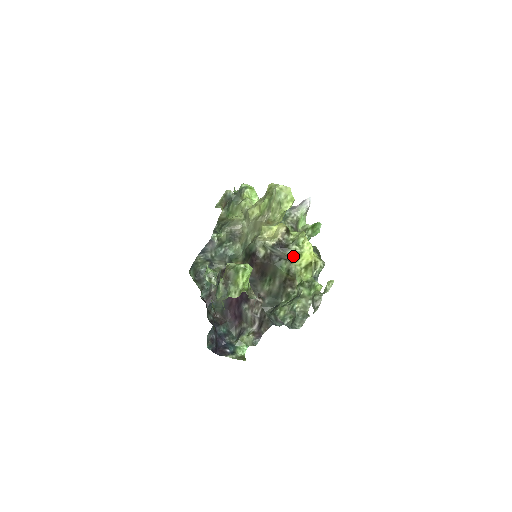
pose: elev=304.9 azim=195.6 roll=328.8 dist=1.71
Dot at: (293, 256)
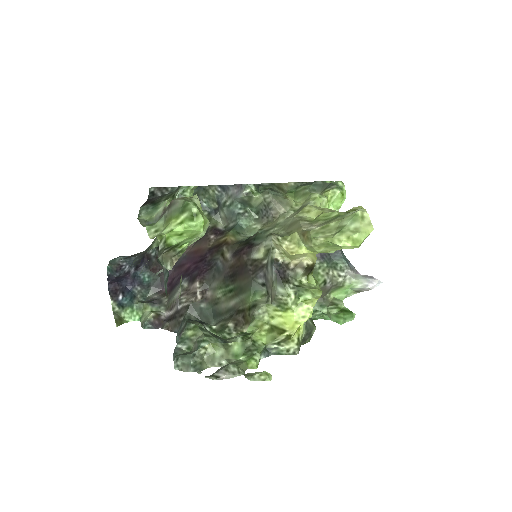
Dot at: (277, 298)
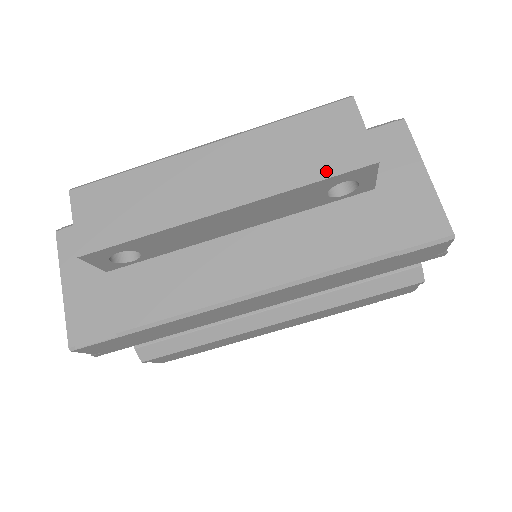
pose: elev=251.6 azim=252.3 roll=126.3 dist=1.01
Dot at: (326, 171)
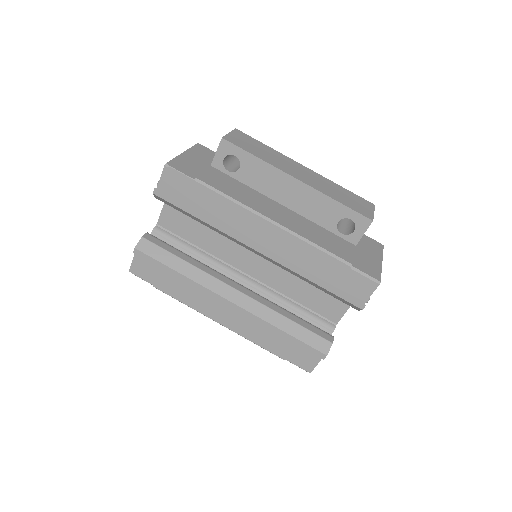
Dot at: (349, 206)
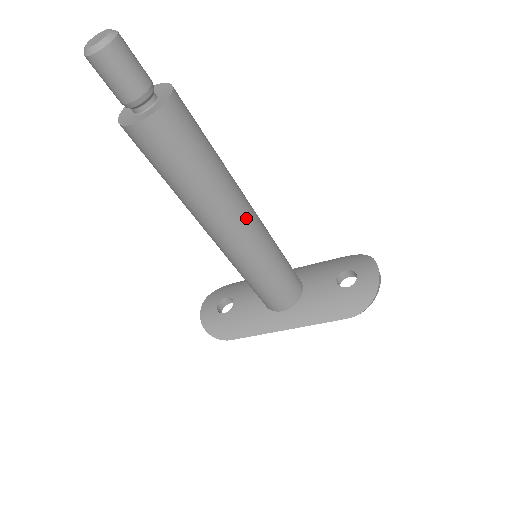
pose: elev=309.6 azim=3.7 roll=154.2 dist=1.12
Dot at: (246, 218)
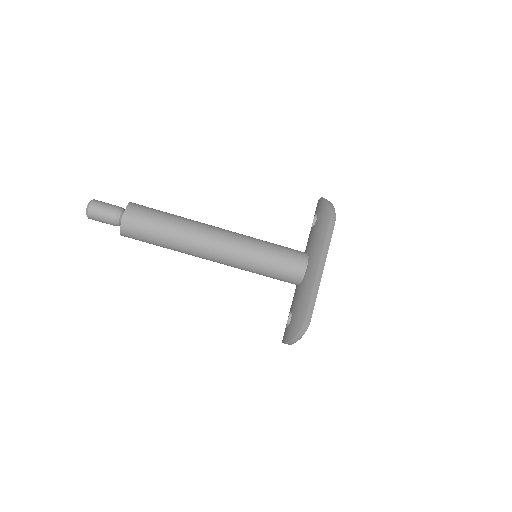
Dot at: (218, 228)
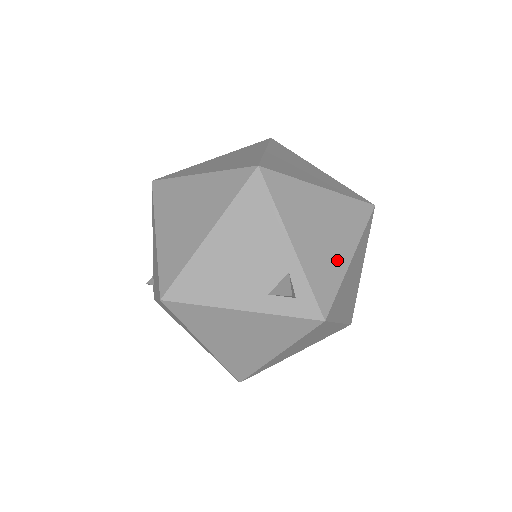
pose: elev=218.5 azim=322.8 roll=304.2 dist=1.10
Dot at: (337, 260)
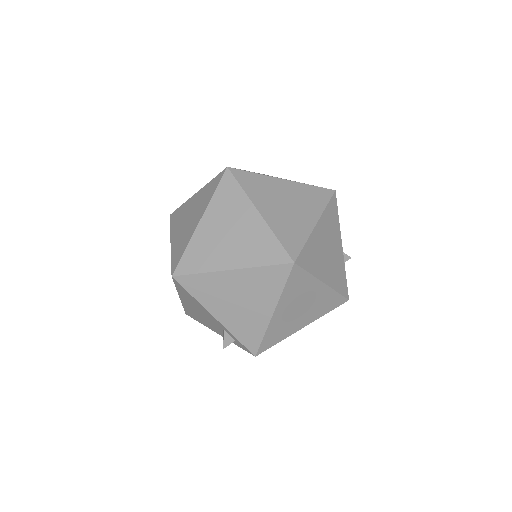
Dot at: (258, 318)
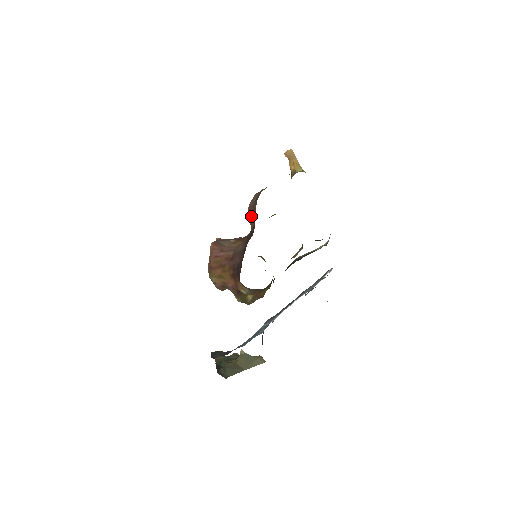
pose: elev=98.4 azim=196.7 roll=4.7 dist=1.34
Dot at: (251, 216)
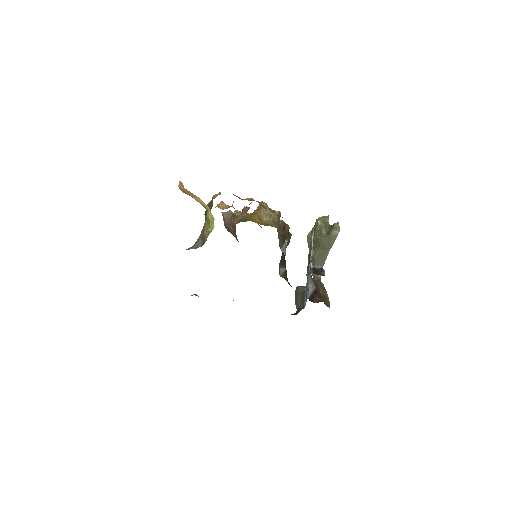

+++

Task statement =
Update the material above by replacing "dist" with "distance" and leaving everything else unchanged. Write out all of its lines, but leave the pictures out.

Finished answer =
pose: elev=304.9 azim=195.6 roll=328.8 distance=1.71
Dot at: (293, 256)
Dot at: (277, 298)
pose: elev=251.6 azim=252.3 roll=126.3 distance=1.01
Dot at: (326, 171)
Dot at: (349, 206)
pose: elev=309.6 azim=3.7 roll=154.2 distance=1.12
Dot at: (246, 218)
Dot at: (218, 228)
pose: elev=218.5 azim=322.8 roll=304.2 distance=1.10
Dot at: (337, 260)
Dot at: (258, 318)
pose: elev=98.4 azim=196.7 roll=4.7 distance=1.34
Dot at: (251, 216)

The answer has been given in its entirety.